Hi All - I have an issue that has been nagging me forever. Here's an example. I have a layer in a map, and under Properties > Source it shows "Projected Coordinate System: NAD_1983_UTM_Zone_11N" and "Geographic Coordinate System: GCS_North_American_1983". My first question is: am I working with a projected, or a geographic coordinate system? Second: what is NAD 83? Third: is UTM a projected or geographic coordinate system? I'm so freaking confused! The more I look into it the less clear it becomes!
Lastly, when I open the attribute table, create a new field, field type double, etc... calculate geometry the only option I have is to calculate "X coordinate of point" or "Y coordinate of point". Why can't I calculate lat/long in minutes, seconds, etc? What if I wan't both in the same attribute table?
I'm thinking the answers to the first set of questions are huge, and that I know so little about it that I don't even really know how to ask the question. Any help would be greatly appreciated!
Yes, you have a lot of questions that have long answers! First, have you tried reading the map projections guide book in the help? There are several topics each on geographic and projected coordinate systems.
Geographic coordinate system: provides a frame work / reference system for locating positions on a spheroid or ellipsoid. Positions are located using angles and angular units. "Earth model". When displayed in 2D, it's actually projected using something like the Plate Carree map projection.
Projected coordinate system: Two-dimensional framework / reference system for location positions. Includes a GCS as part of its definition. Has to distort data to crush the 3D surface into 2D: distance, shape, area using a map projection and parameters customized for a particular area.
NAD 83 / NAD 1983 / North American Datum 1983: a GCS built using data from Canada, US, ?and Mexico?
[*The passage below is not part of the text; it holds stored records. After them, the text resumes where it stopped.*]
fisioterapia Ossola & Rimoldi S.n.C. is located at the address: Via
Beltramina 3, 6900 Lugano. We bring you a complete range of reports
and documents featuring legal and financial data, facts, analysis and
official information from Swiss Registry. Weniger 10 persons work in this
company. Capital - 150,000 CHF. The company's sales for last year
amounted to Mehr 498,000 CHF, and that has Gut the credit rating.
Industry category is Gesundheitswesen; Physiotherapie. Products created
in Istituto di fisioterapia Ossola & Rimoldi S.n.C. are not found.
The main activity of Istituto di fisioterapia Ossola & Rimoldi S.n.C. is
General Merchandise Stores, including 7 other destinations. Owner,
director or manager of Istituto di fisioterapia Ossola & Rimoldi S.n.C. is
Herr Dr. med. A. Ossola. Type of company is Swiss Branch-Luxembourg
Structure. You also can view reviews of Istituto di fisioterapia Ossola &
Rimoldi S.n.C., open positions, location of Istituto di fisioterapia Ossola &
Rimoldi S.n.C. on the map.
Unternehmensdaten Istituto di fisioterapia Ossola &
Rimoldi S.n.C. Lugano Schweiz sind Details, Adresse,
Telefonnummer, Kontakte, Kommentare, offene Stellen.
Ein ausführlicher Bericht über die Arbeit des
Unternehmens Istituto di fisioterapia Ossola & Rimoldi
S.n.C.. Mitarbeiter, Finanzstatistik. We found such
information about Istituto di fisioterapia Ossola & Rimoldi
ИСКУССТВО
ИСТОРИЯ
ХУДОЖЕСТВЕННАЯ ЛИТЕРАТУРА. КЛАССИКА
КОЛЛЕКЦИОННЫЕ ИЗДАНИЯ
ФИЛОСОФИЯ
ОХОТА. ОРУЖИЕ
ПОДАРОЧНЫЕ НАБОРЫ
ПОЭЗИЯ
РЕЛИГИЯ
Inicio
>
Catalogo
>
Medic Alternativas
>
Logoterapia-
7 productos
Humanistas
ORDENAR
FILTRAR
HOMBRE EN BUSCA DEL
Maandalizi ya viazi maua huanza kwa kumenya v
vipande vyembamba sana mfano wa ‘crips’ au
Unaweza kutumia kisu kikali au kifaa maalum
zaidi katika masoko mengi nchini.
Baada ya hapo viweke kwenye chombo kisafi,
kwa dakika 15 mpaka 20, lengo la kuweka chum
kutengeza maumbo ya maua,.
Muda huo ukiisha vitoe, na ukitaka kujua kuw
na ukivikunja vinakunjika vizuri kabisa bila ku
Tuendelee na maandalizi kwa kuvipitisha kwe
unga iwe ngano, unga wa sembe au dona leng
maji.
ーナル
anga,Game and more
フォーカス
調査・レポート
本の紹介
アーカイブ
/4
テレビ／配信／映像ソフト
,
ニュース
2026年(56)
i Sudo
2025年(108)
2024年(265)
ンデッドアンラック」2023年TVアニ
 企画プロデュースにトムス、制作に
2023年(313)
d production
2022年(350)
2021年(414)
Finished in 1986 before GPS really got going, there have re-adjustments since in both Canada and the US. Canada: CSRS. US: HPGN / HARN, NSRS2007, and 2011.
UTM: Universal Transverse Mercator. A grid system designed by the military. It's divided into 6 degree wide zones (there are a few exceptions) and covers the entire world. The map projection is transverse Mercator, with similar parameter values for each zone. The poles have separate UPS zones that use the stereographic projection. Can be used with any GCS, although the military uses WGS84 almost exclusively.
DMS is a string format, not a double value. You can store only one value per double precision field, but can certainly add two fields to a table! You may need to set the data frame to a geographic coordinate system first. Also check out the Convert Coordinate Notation tool.
Nonetheless, I strongly recommend you to take serious time to familiarize yourself with the basic concepts, as the consequences of inappropriate and incorrect usage can be devastating (yes, not only on paper but also literally, I once worked a short period for an oil company, and they had a special introduction to coordinate systems for new employees working in GIS that started with an oil platform going up in flames due to wrong usage of coordinate system information - this was no joke!)
Read as much as you can from different sources, ultimately, things should start to clear up a bit.